The observation by Cohen and colleagues that psychiatric comorbidities were associated with a failure to return to duty reminds us that headaches do not occur in isolation but rather in the context of other conditions and individual factors. Anxiety, depression and other psychiatric conditions occur more frequently among migraine sufferers in the general population and post-traumatic stress disorder has been associated with chronic migraine (6,7). This study reinforces the importance of identifying and addressing psychiatric conditions in all headache patients.
The fact that 40% of military personnel evacuated for migraine headaches were subsequently able to return to duty after receiving specialty care at Landstuhl predicts that optimizing migraine care within the combat theater will eliminate a substantial number of medical evacuations. A wide variety of migraine treatments are available in the combat zone, including triptans and all of the major classes of migraine prophylactic medications. The new data reported by Cohen et al. allows for a rough estimate of the evacuation rate for migraine: 318 cases of migraine were evacuated over a 5-year period involving deployment of roughly 150,000 troops per year with a 1-year migraine prevalence of 19%. Thus, perhaps only 0.2% of migraine cases actually resulted in medical evacuation, with the vast majority of cases being managed in theater.

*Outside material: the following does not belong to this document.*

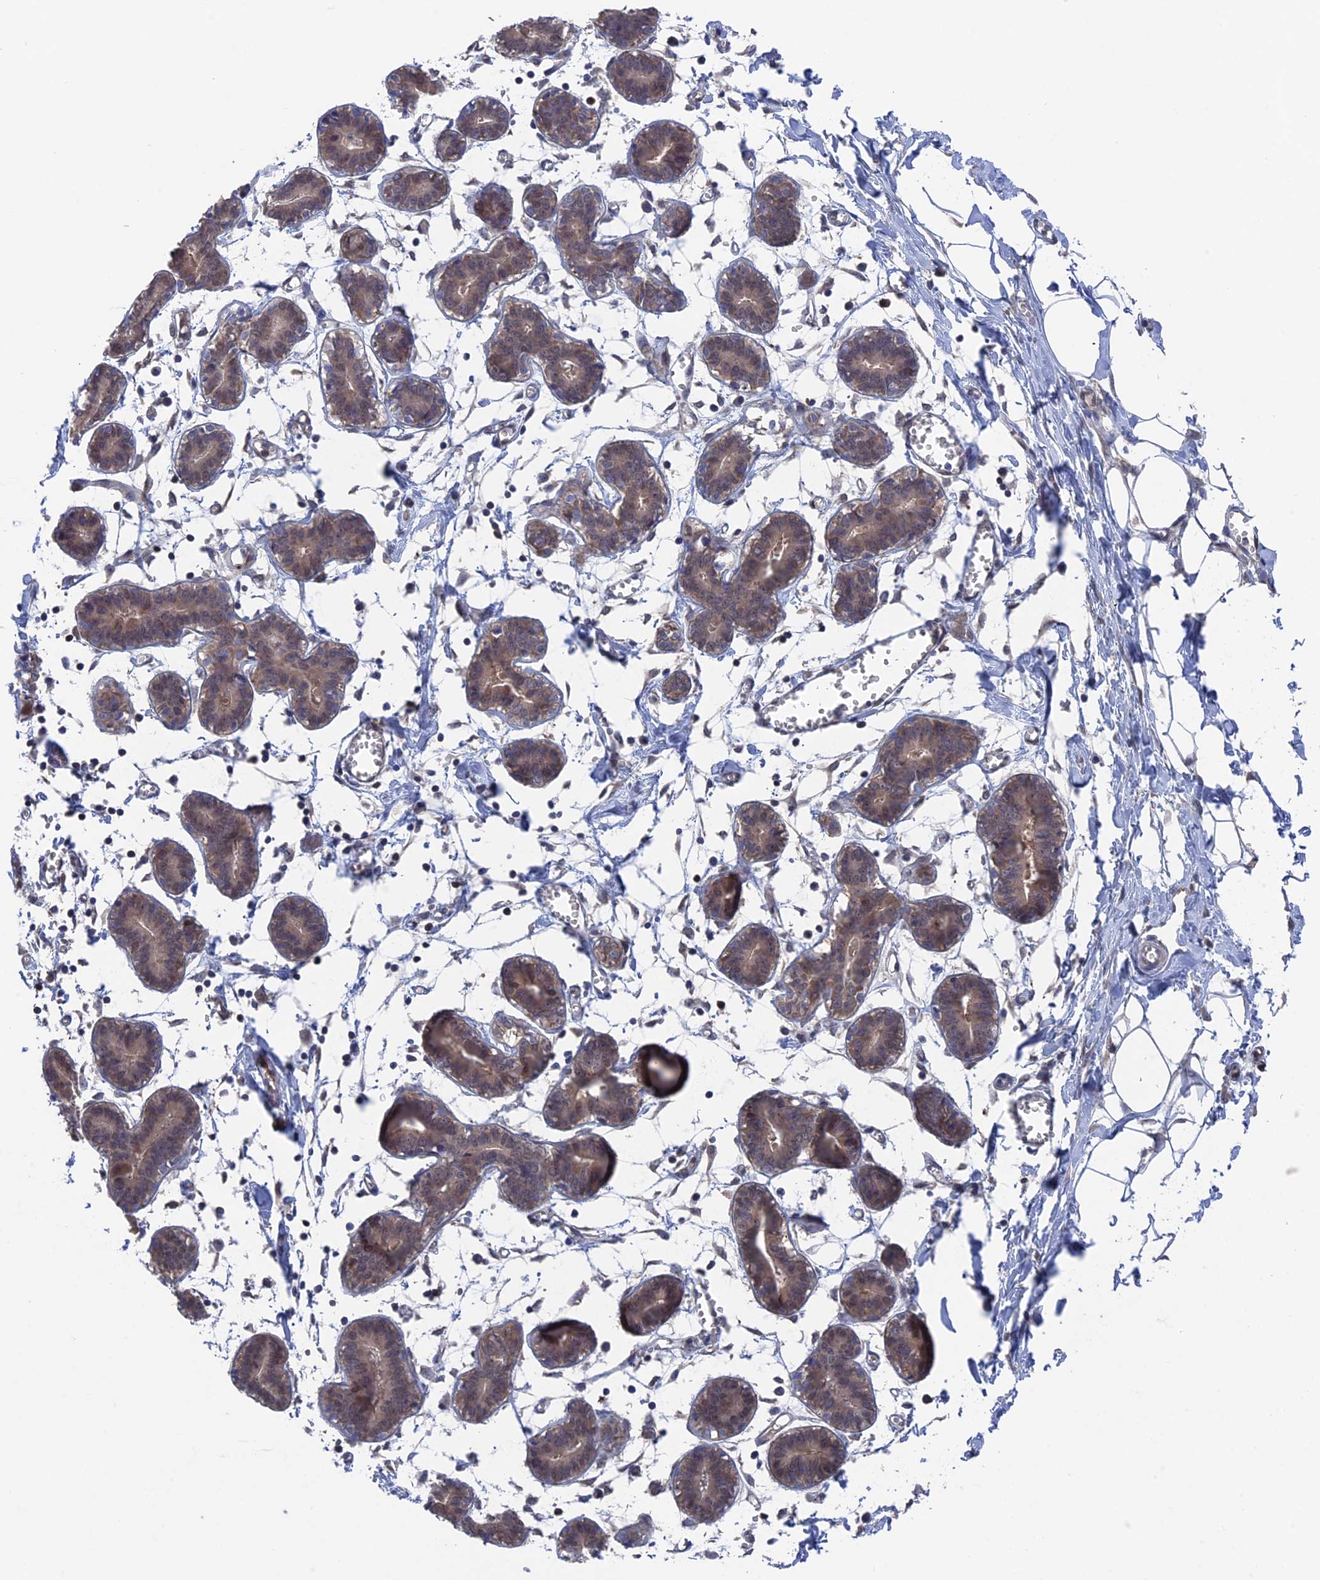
{"staining": {"intensity": "negative", "quantity": "none", "location": "none"}, "tissue": "breast", "cell_type": "Adipocytes", "image_type": "normal", "snomed": [{"axis": "morphology", "description": "Normal tissue, NOS"}, {"axis": "topography", "description": "Breast"}], "caption": "Unremarkable breast was stained to show a protein in brown. There is no significant expression in adipocytes.", "gene": "NUTF2", "patient": {"sex": "female", "age": 27}}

The findings by Cohen and colleagues that post-concussive headache is the most common headache disorder resulting in medical evacuation from a combat zone and is associated with a low likelihood of returning to duty underscore the tremendous need to identify effective therapies for post-traumatic headache. There are no randomized controlled trials of treatments for post-traumatic headache in civilian or military populations. Treatments for post-traumatic headache are the same as those utilized for primary headache disorders. Although the US military has devised and implemented consensus treatment guidelines for post-traumatic headache, these have not been validated by studies in military personnel. Expanding the evidence for treatments of post-traumatic headache is a critical goal of future research and is a necessary step for optimizing headache outcomes in deployed troops.
Disclaimer
The views are those of the author and are not the official position of the United States Department of Defense or US Army.